Well i'm not quite sure where to start......it's all been such a shock. Earlier this evening,my sweet little darling Ozzy passed away peacefully in his cage. He's not been his usual self all week. He's been alot more sleepy and had a small weight loss. I put that down to old age given that he was just over 2 years. Ozzy was part of the litter that we bred,unfortunately his parents Piddles and Fidgit are no longer with us. He was born on March 10th 2009 and was 1 of 10 babies  We kept him and his brother Puddles (who is also no longer with us).
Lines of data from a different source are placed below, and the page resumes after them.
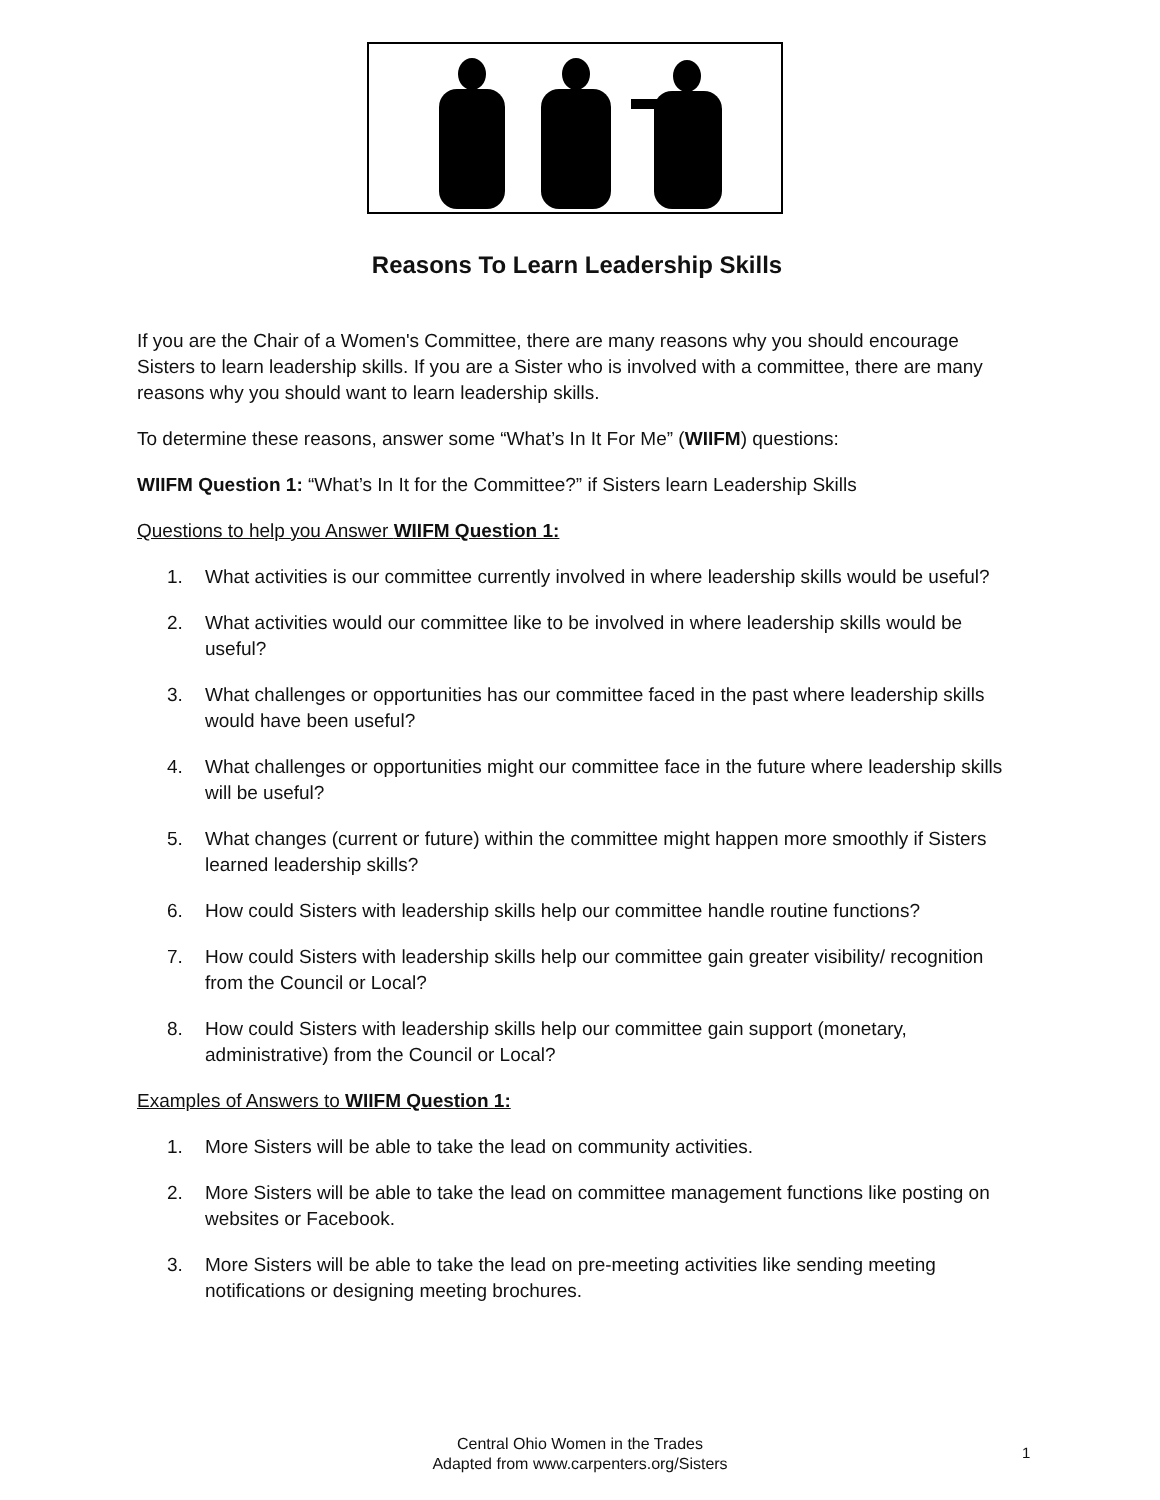Reasons To Learn Leadership Skills
If you are the Chair of a Women's Committee, there are many reasons why you should encourage Sisters to learn leadership skills. If you are a Sister who is involved with a committee, there are many reasons why you should want to learn leadership skills.
To determine these reasons, answer some “What’s In It For Me” (WIIFM) questions:
WIIFM Question 1: “What’s In It for the Committee?” if Sisters learn Leadership Skills
Questions to help you Answer WIIFM Question 1:
1. What activities is our committee currently involved in where leadership skills would be useful?
2. What activities would our committee like to be involved in where leadership skills would be useful?
3. What challenges or opportunities has our committee faced in the past where leadership skills would have been useful?
4. What challenges or opportunities might our committee face in the future where leadership skills will be useful?
5. What changes (current or future) within the committee might happen more smoothly if Sisters learned leadership skills?
6. How could Sisters with leadership skills help our committee handle routine functions?
7. How could Sisters with leadership skills help our committee gain greater visibility/ recognition from the Council or Local?
8. How could Sisters with leadership skills help our committee gain support (monetary, administrative) from the Council or Local?
Examples of Answers to WIIFM Question 1:
1. More Sisters will be able to take the lead on community activities.
2. More Sisters will be able to take the lead on committee management functions like posting on websites or Facebook.
3. More Sisters will be able to take the lead on pre-meeting activities like sending meeting notifications or designing meeting brochures.
Central Ohio Women in the Trades
Adapted from www.carpenters.org/Sisters
1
As he was growing up, he was 1 who loved his cuddles (and his ladies too!) lol. He was a cheeky chappy who knew how to get his own way and was proof that looks really can be deceiving:lol: Ozzy was extremely special to me probably because I have brought him up since the moment he was born and was there the moment he died Life for me wont be the same without my baby boy. We have shared many special times together and for them I am thankful. What I do find weird is that Ozzy passed away on Piddles )(his dad) 3rd birthday. I guess he just wanted to join in with the birthday party upon the rainbow bridge. Run free little man.

Love you baby,

Mummy xxxx​


----------



## tinktinktinkerbell (Nov 15, 2008)

i was dreading you telling me about the little mans passing, i know how much he means to you 

i wish i could have met the little guy, i loved hearing stories about him

R.I.P little man, i hope the hams are taking care of you , you will never be forgotten


----------



## katie200 (May 11, 2009)

awwww im really sorry for your loss RIP


----------



## Angie2011 (Feb 2, 2011)

So sorry Hun! HUGS!!!


----------



## xgemma86x (Feb 13, 2009)

*hugs* to everyone. Thankyou <3


----------



## lozb (May 31, 2010)

RIP Ozzy...
He was very much loved & had a great life, he'll have lots to tell at the bridge.
Run free little fella. 
xxx


----------



## jill3 (Feb 18, 2009)

R.I.P Ozzy and scamper freely at rainbow Bridge xx


----------



## bulldog200 (Mar 14, 2011)

OH i am soo sorry ,RIP Ozzy ,run free over the rainbow ,beauty my sweet hamster will make you feel right at home .
I am soo sorry


----------



## xgemma86x (Feb 13, 2009)

Thankyou all for your kind words. They have been such a comfort. I still can't believe my darling Ozzy is no longer with us i'll always miss and love him with all my heart xx


----------



## LostGirl (Jan 16, 2009)

Aww bless him maybe he did want to see his dad, hugs to you he sounded like an brilliant little guy xx


----------



## welshjet (Mar 31, 2011)

Aw, sorry, he looked really cute x


----------